___ Text to read

In other words, Change is about installing, modifying or retiring things safely without setting anything on fire. Release Management is a holistic process that bundles together multiple Changes into a single deployment. So now that we’ve got that sorted; let’s talk about how to make sure Change and Release Management play nicely together.

Have a way of highlighting Releases in your Change Management tool

This ensures that Releases should up in the Change Schedule (CS) and that everyone is aware of any major deployments. This will make sure there are no conflicts or scheduling clashes. Take it from someone who knows there is nothing more uncomfortable than being on site in central London explaining to several different technical teams why a site power down and a major code deployment at the same site can’t go ahead at the same time. #awkward

Separate the roles of Change Manager and Release Manager

Change Management is a governance process, the role of the Change Manager is to review, authorise and schedule the Change. Release Management is an installation process. It works with the support of Change Management to builds, tests and deploy new or updated services into the live environment. Both are equally important so you need subject matter experts for both.

______

What to work on =
A) Decide whether each statement agrees with the passage on Change and Release Management, answering yes or no and quoting the deciding words: (i) Release Management combines several Changes into one deployment. (ii) The passage recommends that one person act as both Change Manager and Release Manager. (iii) Change Management is described as an installation process.
B) Please explain, in one to three sentences, why the passage on Change and Release Management advises marking Releases in the Change Management tool.
C) Carry on the passage on Change and Release Management from its last sentence.

___ Given information

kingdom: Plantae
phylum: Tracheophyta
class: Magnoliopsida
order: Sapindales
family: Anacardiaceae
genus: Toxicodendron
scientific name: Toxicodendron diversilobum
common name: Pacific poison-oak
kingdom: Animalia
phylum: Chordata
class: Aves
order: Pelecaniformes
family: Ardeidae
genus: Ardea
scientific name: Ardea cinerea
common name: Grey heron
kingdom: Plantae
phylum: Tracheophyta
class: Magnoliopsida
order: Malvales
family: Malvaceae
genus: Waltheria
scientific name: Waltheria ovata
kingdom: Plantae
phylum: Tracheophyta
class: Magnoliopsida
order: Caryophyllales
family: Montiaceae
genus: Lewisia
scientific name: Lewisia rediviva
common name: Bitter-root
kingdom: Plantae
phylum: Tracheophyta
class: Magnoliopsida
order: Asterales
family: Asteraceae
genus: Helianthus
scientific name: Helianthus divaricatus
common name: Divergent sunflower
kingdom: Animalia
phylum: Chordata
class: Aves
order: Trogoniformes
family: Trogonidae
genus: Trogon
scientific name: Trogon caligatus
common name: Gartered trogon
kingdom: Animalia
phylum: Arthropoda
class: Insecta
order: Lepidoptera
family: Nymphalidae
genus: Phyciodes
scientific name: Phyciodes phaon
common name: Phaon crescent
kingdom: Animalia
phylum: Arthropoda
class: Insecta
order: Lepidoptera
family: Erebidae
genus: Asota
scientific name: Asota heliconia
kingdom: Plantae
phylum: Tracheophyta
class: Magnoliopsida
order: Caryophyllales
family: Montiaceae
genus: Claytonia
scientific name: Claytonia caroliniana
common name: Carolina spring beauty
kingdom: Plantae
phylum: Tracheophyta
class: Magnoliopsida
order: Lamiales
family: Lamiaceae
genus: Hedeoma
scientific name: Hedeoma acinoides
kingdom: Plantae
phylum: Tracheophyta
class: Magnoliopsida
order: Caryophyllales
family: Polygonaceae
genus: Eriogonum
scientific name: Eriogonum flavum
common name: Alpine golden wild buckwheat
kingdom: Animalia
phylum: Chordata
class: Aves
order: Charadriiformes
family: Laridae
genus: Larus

______

Results in order =
A)
(i) Yes: "Release Management is a holistic process that bundles together multiple Changes into a single deployment."
(ii) No: "Separate the roles of Change Manager and Release Manager"
(iii) No: "Change Management is a governance process"

B) Marking Releases makes them appear in the Change Schedule, so everyone knows about any major deployments. That prevents conflicts and scheduling clashes, such as a site power down and a major code deployment planned at the same site at the same time.

C)
Agree the level of documentation required

A Change is a single record containing:

  • Dates
  • Change description
  • Approval details & audit trail

Release documentation is much more involved and as a starter for ten will contain:

  • Scope
  • Release details
  • Implementation plan
  • Back out plan
  • Contact details
  • Release note

Ensure the Release Manager is present at CAB

If your Release Manager isn’t attending CAB invite them immediately! It’s really important that the Release Manager is there to explain the Release content and any dependencies, communicate business approval and advise the Service Desk and Problem Management of any defects; working with them to ensure any known errors with any workaround details are raised where appropriate.

By having Change and Release Management working closely together, your effectiveness rates should improve and unforeseen incidents, problems and defects should be reduced. How do you manage Change and Release Management? Let us know in the comments!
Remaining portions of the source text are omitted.